Pour mieux accompagner nos clients tout au long de leur parcours résidentiel nous avons intégré Lamy aux côtés de Saggel. C’est un ensemble équivalent en terme de chiffre d’affaires à Foncia.

Quelles sont perspectives chiffrées pour le prochain exercice ? Quels sont vos objectifs ?
Pour 2008 sur l’activité logement, Nexity prévoit d’enregistrer une progression de ses parts de marché pour atteindre un niveau d’au moins 9% d’un marché de la promotion privée estimé entre 110 à
115 000 unités au niveau national.

Dans le tertiaire, les prévisions de marché pour 2008 demeurent favorables, après deux années 2006 et 2007 remarquables. Le groupe prévoit d’enregistrer en 2008 de nouvelles prises de commandes tertiaires à un niveau au moins égal à celui de 2007.

Concernant votre présence à l’international, vous avez évoqué lors d’une interview précédente, que vous souhaitiez réaliser des partenariats, notamment en République Tchèque. Où en êtes-vous sur ce dossier ? En avez-vous d’autres en préparation ?
Pour accélérer le développement de ses activités de promotion à l’international, nous renforçons notre organisation en plaçant l’ensemble des implantations sous le pilotage des dirigeants opérationnels des pôles Tertiaire et Logement en France.

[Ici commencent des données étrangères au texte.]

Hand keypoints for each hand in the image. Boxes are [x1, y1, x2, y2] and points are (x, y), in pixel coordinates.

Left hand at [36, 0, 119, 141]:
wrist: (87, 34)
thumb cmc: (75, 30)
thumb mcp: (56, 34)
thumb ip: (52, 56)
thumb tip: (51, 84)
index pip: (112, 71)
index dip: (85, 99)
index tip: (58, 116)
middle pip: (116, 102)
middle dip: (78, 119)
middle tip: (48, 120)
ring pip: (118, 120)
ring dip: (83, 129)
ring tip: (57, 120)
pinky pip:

Daniel Valoatto, Directeur général délégué du pôle Tertiaire, supervise dorénavant les activités de promotion tertiaire à l’international (Nexity-España, Nexity-Portugal, Nexity-Italia et l’activité tertiaire de Nexity-Belgium). Bruno Corinti, PDG de Nexity-Logement avec Jean-Pierre Mingeonnet, Directeur général délégué, assurent dès à présent le développement opérationnel des activités de promotion résidentielle en Italie, en Belgique et en République Tchèque.

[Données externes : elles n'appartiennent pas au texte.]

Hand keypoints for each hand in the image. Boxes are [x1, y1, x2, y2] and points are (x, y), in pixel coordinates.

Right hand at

Le titre Nexity a été particulièrement chahuté ces derniers temps, avec un plongeon spectaculaire sous la barre des 30 euros ; ce que l’on n’avait pas observé depuis 2005... Quel commentaire vous inspire cette évolution ?
Le nouveau modèle du groupe n’a pas été bien compris par le marché. Nexity aujourd’hui, c’est sept métiers différents. Nous ne sommes pas une banque. Nous ne sommes pas non plus une foncière, pourtant nous avons accumulé toutes les mauvaises nouvelles provenant de ces différents secteurs d’activité.

Mais nous ne sommes pas inquiets : sur la base du consensus des analystes financiers, l’action n’est valorisée que 5,4 fois ses bénéfices attendus pour 2007 et offre un rendement exceptionnel de 6,5%.

La valeur de l’entreprise n’a pas changé. Au 31 décembre 2007, Nexity a environ 2,1 milliards de fonds propres, un carnet de commandes de 3,4 milliards (+15,4 %), représentant plus de 19 mois d’activité.

Une chose est sure, nous n’entendons pas modifier notre stratégie en raison du comportement de la bourse. La raison finira par l’emporter. « Le cours actuel de Nexity ne nous paraît pas refléter la valeur de la société telle qu’elle ressort de ses fondamentaux, de ses prévisions de bénéfices et de son portefeuille d’actifs.

Le secteur de l'immobilier continue de subir la défiance des investisseurs, ne craignez-vous pas de connaître le même sort que l'espagnol Colonial dont le cours de bourse vient de fondre de 45% en 4 jours ?
A la différence des promoteurs espagnols, les sociétés françaises n’achètent pas de terrains tant que le permis de construire n’a pas été obtenu. Si pour une raison ou une autre, l’option d’achat n’est pas levée, le promoteur perd les 5% de caution versée au propriétaire du terrain. Nexity ne possède donc pas de portefeuille foncier.

Quant au stock de logements, nous nous fixons un niveau de pré-commercialisation de 30% de nos programmes avant de commencer le chantier. Ce taux est dans les faits largement dépassé puisqu’il s’établissait à 67% en fin d’année dernière. A la fin du mois de décembre, seuls 53 logements terminés n’étaient pas vendus. Rapporté à l’échelle d’une production de 10 919 unités en 2007, le risque est infinitésimal.

Au-delà de ces différences structurelles, je tiens à rappeler encore une fois que les fondamentaux du marché français sont sains et que Nexity se porte bien.